Try it — Please reproduce the records exactly, leaving out any pictures.

Saved data entries
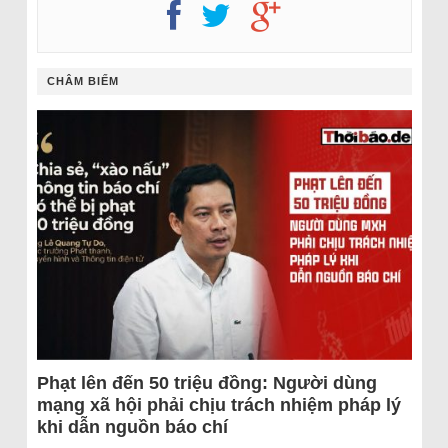
CHÂM BIẾM
Phạt lên đến 50 triệu đồng: Người dùng
mạng xã hội phải chịu trách nhiệm pháp lý
khi dẫn nguồn báo chí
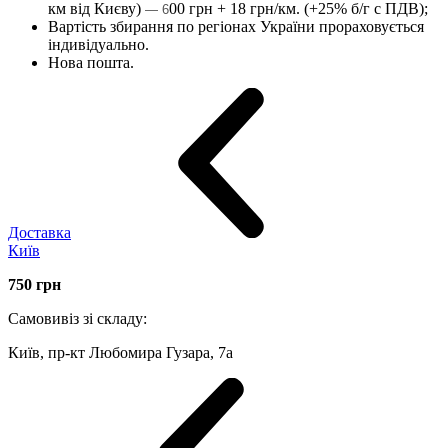
км від Києву)
00 грн + 18 грн/км. (+25% б/г с ПДВ);
— 6
Вартість збирання по регіонах України прораховується
індивідуально.
Нова пошта.
Доставка
Київ
750
грн
Самовивіз зі складу:
Київ, пр-кт Любомира Гузара, 7а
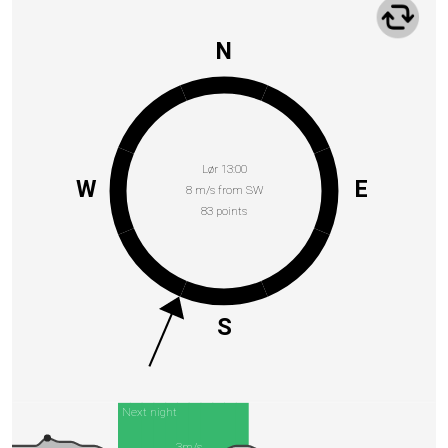
N
Lør 13:00
W
E
8 m/s from SW
83 points
S
Next night
3m/s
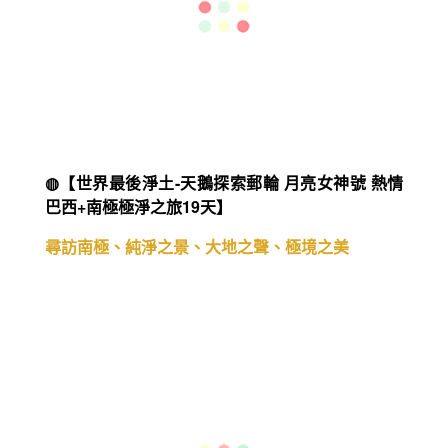
◍【世界最後淨土-天鵝探索郵輪 月亮女神號 南極
極淨之旅16天】
尋訪南極、純淨之景、大地之聲、極境之美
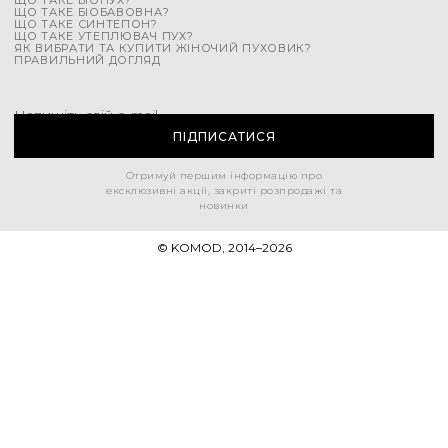
ЩО ТАКЕ БІОПУХ?
ЩО ТАКЕ БІОБАВОВНА?
ЩО ТАКЕ СИНТЕПОН?
ЩО ТАКЕ УТЕПЛЮВАЧ ПУХ?
ЯК ВИБРАТИ ТА КУПИТИ ЖІНОЧИЙ ПУХОВИК?
ПРАВИЛЬНИЙ ДОГЛЯД
Напишіть свій e-mail
ПІДПИСАТИСЯ
Отримуй першим інформацію про
ексклюзивні акції, закриті розпродажі та
новинки
© KOMOD, 2014–
2026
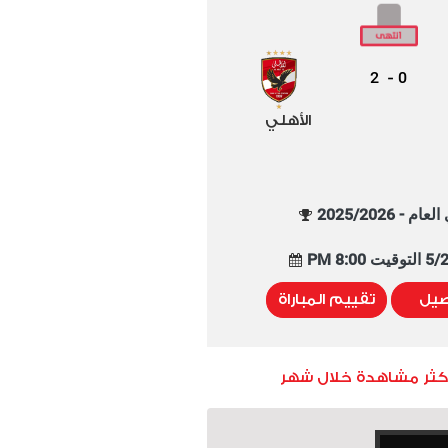
2
0
-
الأهلي
م - 2025/2026
8:00 PM
صيل
تقييم المباراة
أكثر مشاهدة خلال شهر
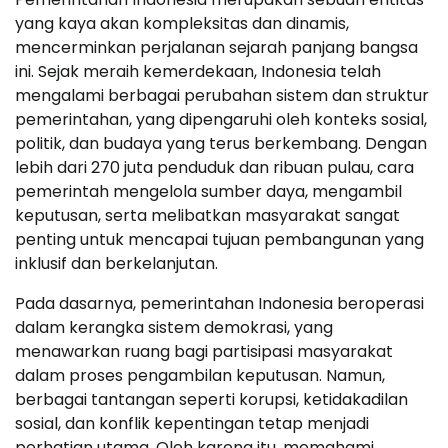
yang kaya akan kompleksitas dan dinamis,
mencerminkan perjalanan sejarah panjang bangsa
ini. Sejak meraih kemerdekaan, Indonesia telah
mengalami berbagai perubahan sistem dan struktur
pemerintahan, yang dipengaruhi oleh konteks sosial,
politik, dan budaya yang terus berkembang. Dengan
lebih dari 270 juta penduduk dan ribuan pulau, cara
pemerintah mengelola sumber daya, mengambil
keputusan, serta melibatkan masyarakat sangat
penting untuk mencapai tujuan pembangunan yang
inklusif dan berkelanjutan.
Pada dasarnya, pemerintahan Indonesia beroperasi
dalam kerangka sistem demokrasi, yang
menawarkan ruang bagi partisipasi masyarakat
dalam proses pengambilan keputusan. Namun,
berbagai tantangan seperti korupsi, ketidakadilan
sosial, dan konflik kepentingan tetap menjadi
perhatian utama. Oleh karena itu, memahami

Solution to this problem —
CHÂM BIẾM
Phạt lên đến 50 triệu đồng: Người dùng
mạng xã hội phải chịu trách nhiệm pháp lý
khi dẫn nguồn báo chí
км від Києву)
00 грн + 18 грн/км. (+25% б/г с ПДВ);
— 6
Вартість збирання по регіонах України прораховується
індивідуально.
Нова пошта.
Доставка
Київ
750
грн
Самовивіз зі складу:
Київ, пр-кт Любомира Гузара, 7а
N
Lør 13:00
W
E
8 m/s from SW
83 points
S
Next night
3m/s
◍【世界最後淨土-天鵝探索郵輪 月亮女神號 南極
極淨之旅16天】
尋訪南極、純淨之景、大地之聲、極境之美
ЩО ТАКЕ БІОПУХ?
ЩО ТАКЕ БІОБАВОВНА?
ЩО ТАКЕ СИНТЕПОН?
ЩО ТАКЕ УТЕПЛЮВАЧ ПУХ?
ЯК ВИБРАТИ ТА КУПИТИ ЖІНОЧИЙ ПУХОВИК?
ПРАВИЛЬНИЙ ДОГЛЯД
Напишіть свій e-mail
ПІДПИСАТИСЯ
Отримуй першим інформацію про
ексклюзивні акції, закриті розпродажі та
новинки
© KOMOD, 2014–
2026
2
0
-
الأهلي
م - 2025/2026
8:00 PM
صيل
تقييم المباراة
أكثر مشاهدة خلال شهر
yang kaya akan kompleksitas dan dinamis,
mencerminkan perjalanan sejarah panjang bangsa
ini. Sejak meraih kemerdekaan, Indonesia telah
mengalami berbagai perubahan sistem dan struktur
pemerintahan, yang dipengaruhi oleh konteks sosial,
politik, dan budaya yang terus berkembang. Dengan
lebih dari 270 juta penduduk dan ribuan pulau, cara
pemerintah mengelola sumber daya, mengambil
keputusan, serta melibatkan masyarakat sangat
penting untuk mencapai tujuan pembangunan yang
inklusif dan berkelanjutan.
Pada dasarnya, pemerintahan Indonesia beroperasi
dalam kerangka sistem demokrasi, yang
menawarkan ruang bagi partisipasi masyarakat
dalam proses pengambilan keputusan. Namun,
berbagai tantangan seperti korupsi, ketidakadilan
sosial, dan konflik kepentingan tetap menjadi
perhatian utama. Oleh karena itu, memahami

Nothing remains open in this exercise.